On Uniting The Clans, Again
I read more articles about the Unite The Clans movement. This is something I find natural in principle and, actually, would seem unquestionable in a logical perspective.
You have noticed that this blog is very hesitant in engaging in personal battles with other Catholic blogs.
For example (and it is just the most egregious), years ago a blogger attacked me openly on his own blog. I took note of those who commented approvingly of his blog post and banned them from mine, both themselves as commenters and all blog posts written by them on their blogs. I also proceeded to permanently exclude said blogs from mine, refusing to link to it when links appeared in comments. I wrote a post about the event, but did not name names.
My good opinion, once lost, is lost forever. However, I did not engage in any crusade, not wanting to give our enemies the satisfaction of seeing Catholics attack each other in public.
Besides, I remember the two guys who, after having smeared me with their comment on that other blog, then proceeded to write an approving comment on a blog post of mine, on the same day, before noticing they had both been banned. This stupid and hypocritical behaviour is, in fact, a part of the problem, as there seems to be people who actually like to feed controversy, provided they can see their nickname in print, or can promote their own blog.
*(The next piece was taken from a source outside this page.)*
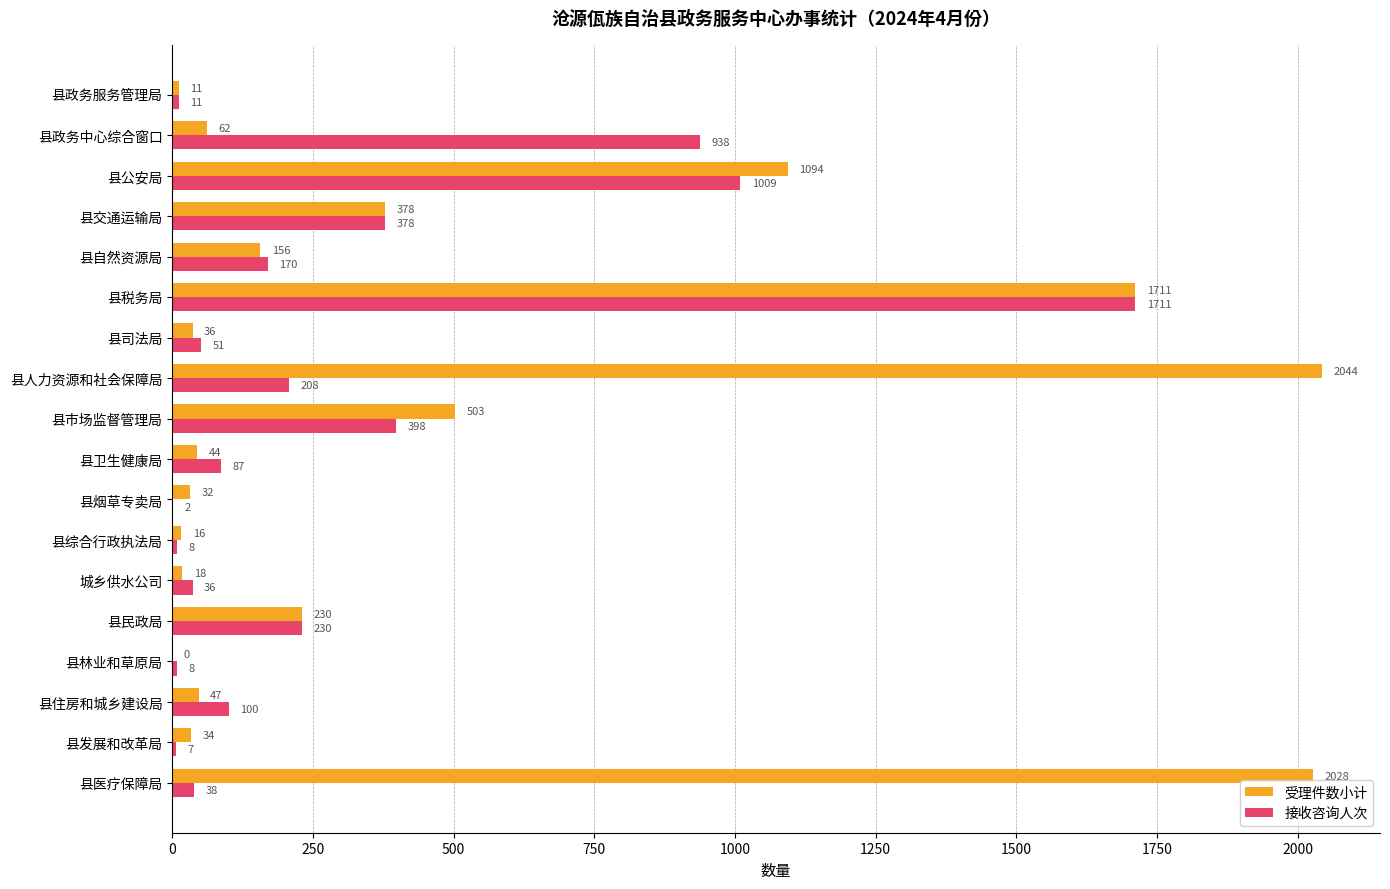

What is the sum of all 受理件数小计 values?

8444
The infighting is, in fact, not only a problem of angry bloggers. It is also a problem of eager cheerleaders.
I try to do the same with the squabbles I see on the Internet. When a fake Catholic publication attacked a true Catholic one, I have openly defended the true one, because in this case I do not consider the fake publication a part of the Catholic world. If two good Catholics offend each other, I tend to simply stay out of it.
Some controversies I simply do not recognise as such. I refuse to think that the FSSP priests want the SSPX dead, or are its enemies in any way, shape or form. I am firmly on the side of the SSPX, but I would consider myself blessed if I had a V II traditionalist institute near me. I am persuaded that most SSPX priests think highly of the FSSP ones, and vice versa. I am also persuaded that every good priest of any such organisation would, at least in private, suggest to me that I attend Mass by the other rather than going to the happy-clappy V II one.
I am, also, persuaded that most Traditionalists, and every soundly thinking Catholics, understand that Francis, not the SSPX or the FSSP, is the problem.
Uniting the Clan cannot be a centralised movement, by which someone with a prestigious blog indicates the movement’s direction and all others follow his instructions. It does not work this way, because blogging is a different exercise. I, like everybody else, would not allow anyone to tell me what I want to write about, in which terms, and with which tones.
But what can – and, I think, should – be done is a reflection on the effect that internal disagreements – I mean by this disagreements among bona fide Catholics – have on those who have started to timidly follow the movement and are there, fascinated, learning little by little, slowly understanding the wonderful world of true Catholicism (I was, once, one of them; and my ignorance was utterly appalling, besides being clearly culpable).
They should, ideally, see that whilst we have disagreement like everybody else, we try to deal with the disagreement among ourselves in a different manner. Not condoning, and neither being a doormats nor a sanctimonious bitch. But simply sending a clear message that this controversy is dealt differently because we do things differently.
I think this would be enough, because we are all humans and we are all angry – and rightly so – when our integrity is questioned.